In the latest American Economic Journal, Pindyck and Wang work out what financial prices and their fluctuations suggest about what speculators believe to be the chances of big economic catastrophes. Bottom line: [simple models that estimate the beliefs of] speculators see very low chances of really big disasters. (Quotes below.)
For example, they find that over fifty years speculators see a 57% chance of a sudden shock destroying at least 15% of capital. If I apply their estimated formula to questions they didn’t ask in the paper, I find that over two centuries, speculators see only a 1.6 in a hundred thousand chance of a shock that destroys over half of capital. And a shock destroying 80% or more of capital has only a one in a hundred trillion chance. Of course these would all be lamentable, and very newsworthy. But hardly existential risks.
The authors do note that others have estimated a thicker tail of bad events:
We obtain … a value for the [power] α of 23.17. … Barro and Jin (2009) … estimated α [emprically] for their sample of contractions. In our notation, their estimates of α were 6.27 for consumption contractions and 6.86 for GDP.
If I plug in the worst of these, I find that over two centuries there’s an 85% chance of a 50% shock, a 0.6% chance of an 80% shock, and one in a million chance of a shock that destroys 95% or more of capital. Much worse chances, but still nothing like an existential risk.
Of course speculative markets wouldn’t price in the risk of extinction, since all assets and investors are destroyed in those events. But how likely could extinction really be if there’s almost no chance of an event that destroys 95% of capital?
Added 11a: They use a power law to fit price changes, and so would miss ways in which very big disasters have a different distribution than small disasters. But to the extent that this does accurately model speculator beliefs, if you disagree you should expect to profit by buying options that pay off mainly in the case of huge disasters. So why aren’t you buying?
Those promised quotes:
An emerging literature has used historical data to estimate the likelihood and expected impact of catastrophic events. … We take a different approach from earlier studies and ask what event arrival rate and impact distribution are implied by the behavior of basic economic and financial variables. We do not try to estimate the characteristics of catastrophic events from historical data on drops in consumption or GDP, nor do we use the estimates of others. Instead, we develop an equilibrium model of the economy that incorporates catastrophic shocks to the capital stock, and that links the first four moments of equity returns, along with economic variables such as consumption, investment, interest rates, and Tobin’s q, to parameters describing the characteristics of shocks as well as behavioral parameters such as the coefficient of relative risk aversion and elasticity of inter-temporal substitution. We can then determine the characteristics of catastrophes as a calibration output of our analysis. …

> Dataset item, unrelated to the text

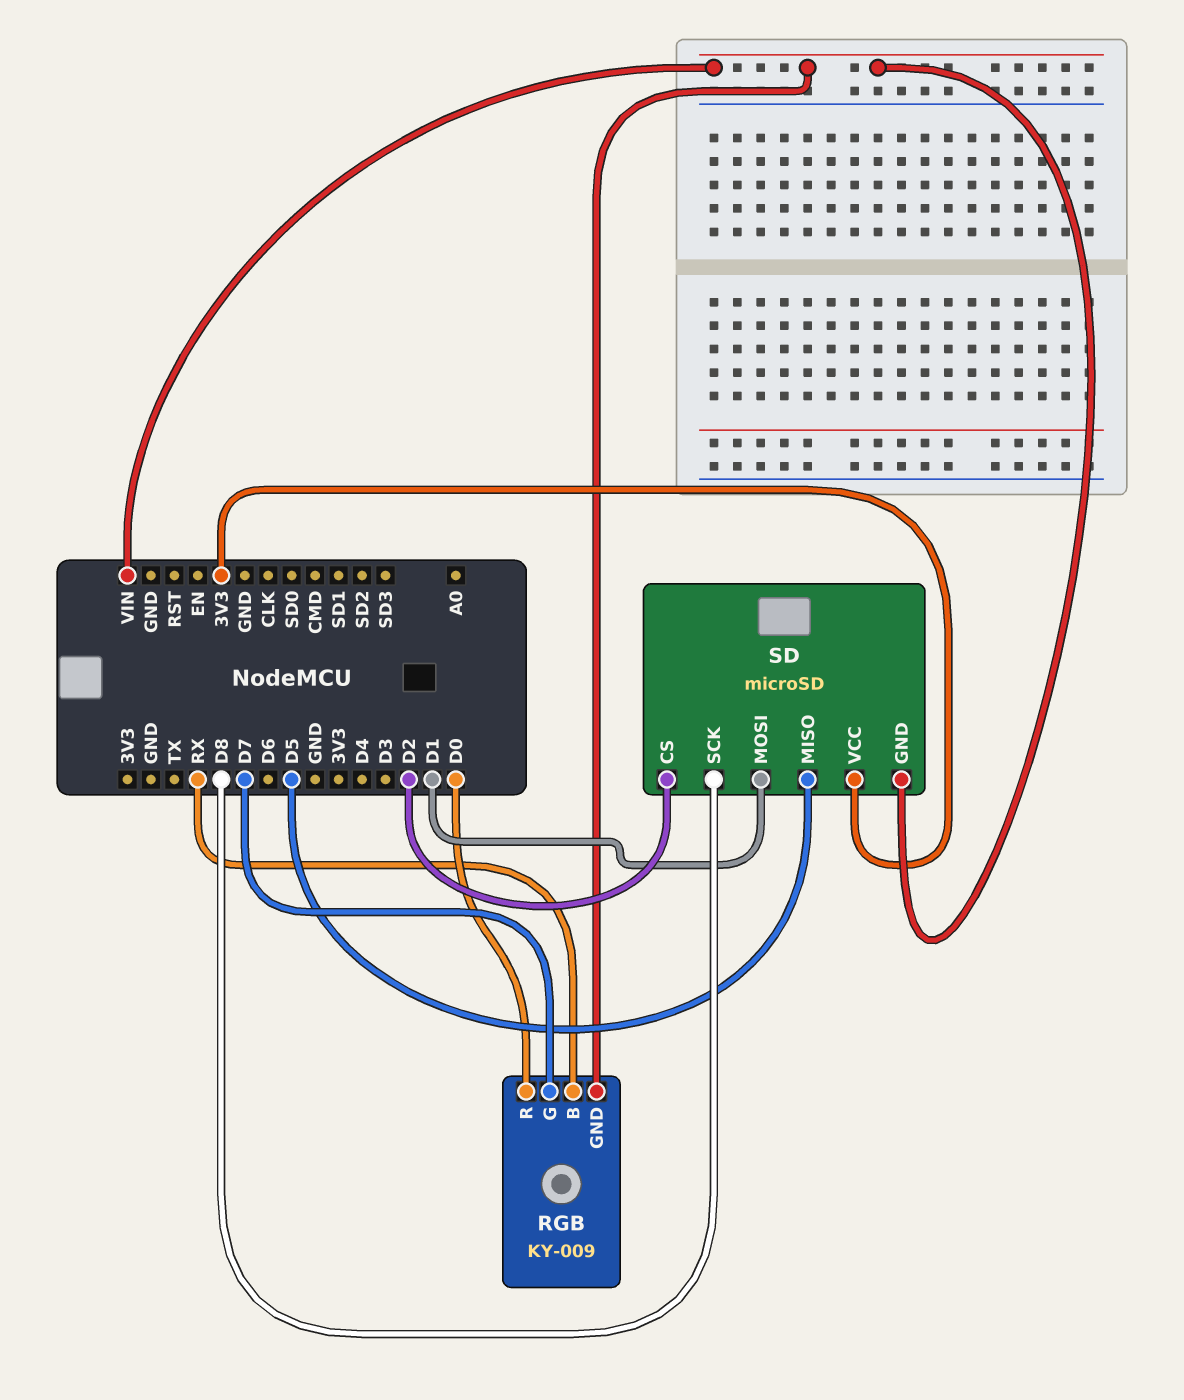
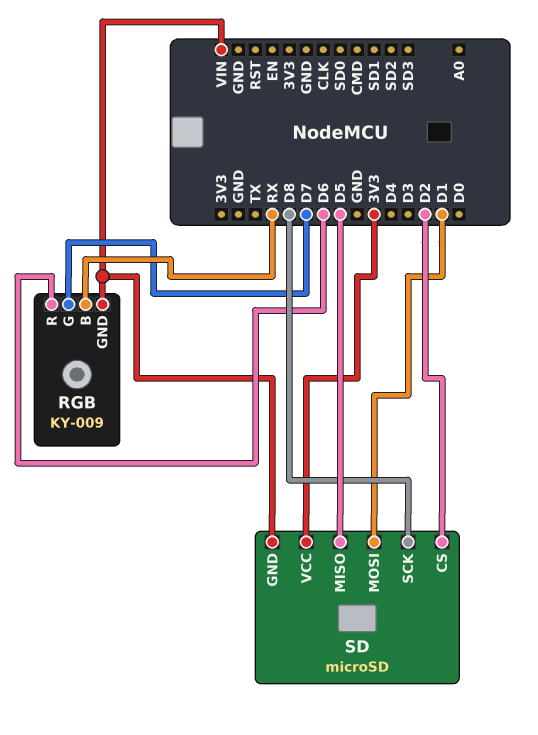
RGB pin R: D0 -> D6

We assume that discrete downward jumps to the capital stock (“shocks”) occur as Poisson arrivals with a mean arrival rate λ. …We therefore use data for the US economy from 1947 to 2008 to construct average values of the output-capital ratio, the consumption-investment ratio, the real risk-free rate, and the expected real growth rate. …
We obtain a mean arrival rate [of shocks] λ of 0.734 for the jump process and a value for the distributional parameter α of 23.17. These numbers imply that a shock occurs about every 1.4 years on average, with a mean loss … of only about 4 percent. …. [The] probability of one or more shocks with loss larger than L occurring over time span T is … 1 − exp [ −λT(1 − L )α] . For example, if we consider as catastrophic a shock for which the loss is 15 percent or greater, the annual likelihood of such an event is … 0.017. … The probability that at least one catastrophe (with a loss of 15 percent or greater) will occur over the next 50 years is … 0.57. …

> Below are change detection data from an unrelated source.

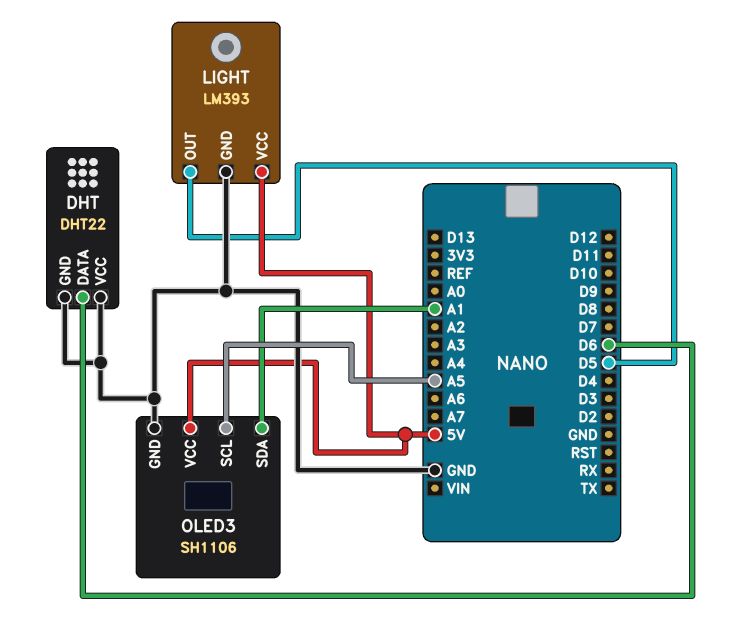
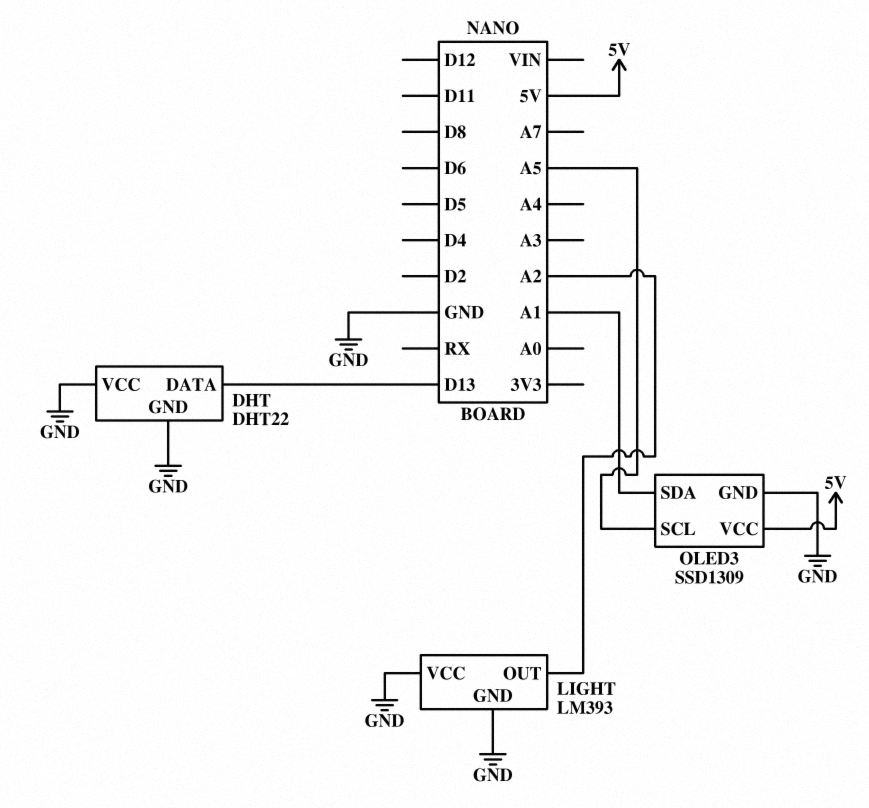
DHT pin DATA: D6 -> D13
LIGHT pin OUT: D5 -> A2
LIGHT pin VCC: 5V -> GND
OLED3: SH1106 -> SSD1309

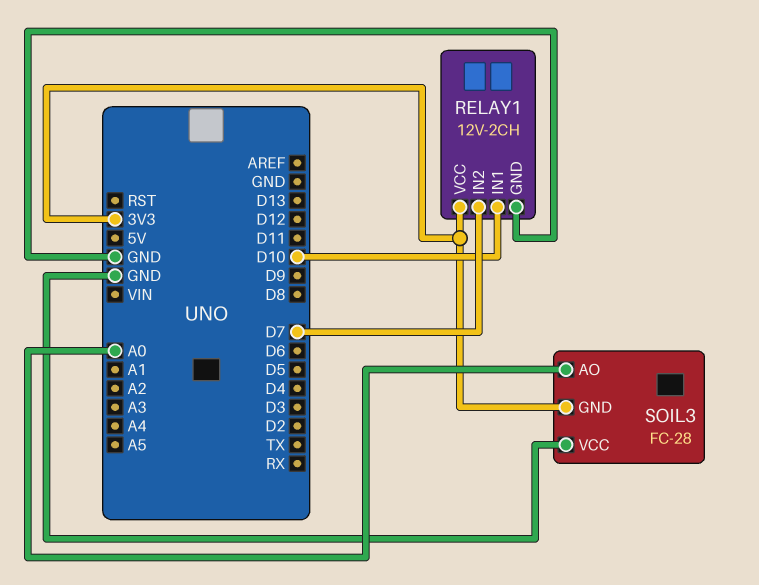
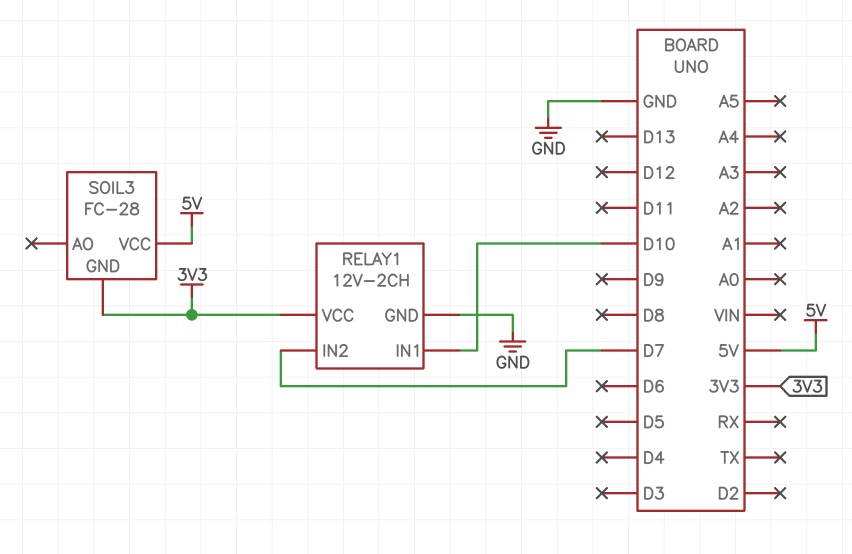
SOIL3 pin AO: A0 -> none
SOIL3 pin VCC: GND -> 5V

Barro and Jin (2009) … estimated α [emprically] for their sample of contractions. In our notation, their estimates of α were 6.27 for consumption contractions and 6.86 for GDP. (more; ungated)
Those are trading markets. Tail risks are priced with the assumption that they can bail out before it hits (trader's overconfidence, so to speak).
There seems a conflict between this miniscule estimate of existential risk and Robin's (belated) embrace of the doomsday argument (after Katja Grace rebutted the self-indication dodge). Did Robin really "update" after reading Katja's thesis?